EXTRAIT:
┌──
En Roumanie, les prix des billets augmentent depuis 89. Je n’ai pas vraiment d’idée du prix de départ à l’époque, mais c’était relativement accessible (je dis relativement parce que tout le monde ne pouvait pas non plus).
Comme ici, ça dépend un peu des matchs. Par exemple, les prix pour la LdC était exhorbitant à Bucarest (50 euros minimum pour une place en latérale) par rapport aux revenus moyens. Du coup, le stade n’était pas plein. Après, cela varie à chaque match. En moyenne, pour un match de championnat lambda, un billet à 5 euros en virage est considéré comme cher. En comparaison, mon dernier match là -bas, la Supercoupe de l’an dernier, m’a coûté… 1,50 euros.
un peu hors-sujet, mais pas tellement.
Le milieu de terrain Maximilian Nicu du Hertha Berlin (et très bon d’ailleurs) , leader de la bundesliga, né de parents roumains en allemagne a été naturalisé roumain et peut donc être selectionné par Piturca.
Très bon article Pj! interessant, complet.Ce qui est interessant sur Pf, c’est que l’on apprends une foule d’informations sur des pays que ^l’on connait assez peu.
D’ailleurs, je trouve le championnat roumain d’assez bon niveau pour avoir vu sur une chaine roumaine à Sibiu un certain Cluj-Rapid en aout passé.Que penses tu du niveau du championnat Pj?
└──
CONSIGNE 1:
Selon l'extrait sur le prix des billets de football en Roumanie, combien a coûté la Supercoupe de l'an dernier ?
CONSIGNE 2:
Recopiez à l'identique le passage de l'extrait sur les billets de football en Roumanie qui va de « En Roumanie, les » jusqu'à « coûté… 1,50 euros. ».
Les items proviennent d'une autre source.

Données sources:
┌──
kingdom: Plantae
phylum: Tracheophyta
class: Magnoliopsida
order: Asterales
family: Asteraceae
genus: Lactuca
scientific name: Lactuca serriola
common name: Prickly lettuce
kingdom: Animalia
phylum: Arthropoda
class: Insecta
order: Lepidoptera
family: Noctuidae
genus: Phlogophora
└──
RÉPONSE 1:
1,50 euros.

RÉPONSE 2:
En Roumanie, les prix des billets augmentent depuis 89. Je n’ai pas vraiment d’idée du prix de départ à l’époque, mais c’était relativement accessible (je dis relativement parce que tout le monde ne pouvait pas non plus).
Comme ici, ça dépend un peu des matchs. Par exemple, les prix pour la LdC était exhorbitant à Bucarest (50 euros minimum pour une place en latérale) par rapport aux revenus moyens. Du coup, le stade n’était pas plein. Après, cela varie à chaque match. En moyenne, pour un match de championnat lambda, un billet à 5 euros en virage est considéré comme cher. En comparaison, mon dernier match là -bas, la Supercoupe de l’an dernier, m’a coûté… 1,50 euros.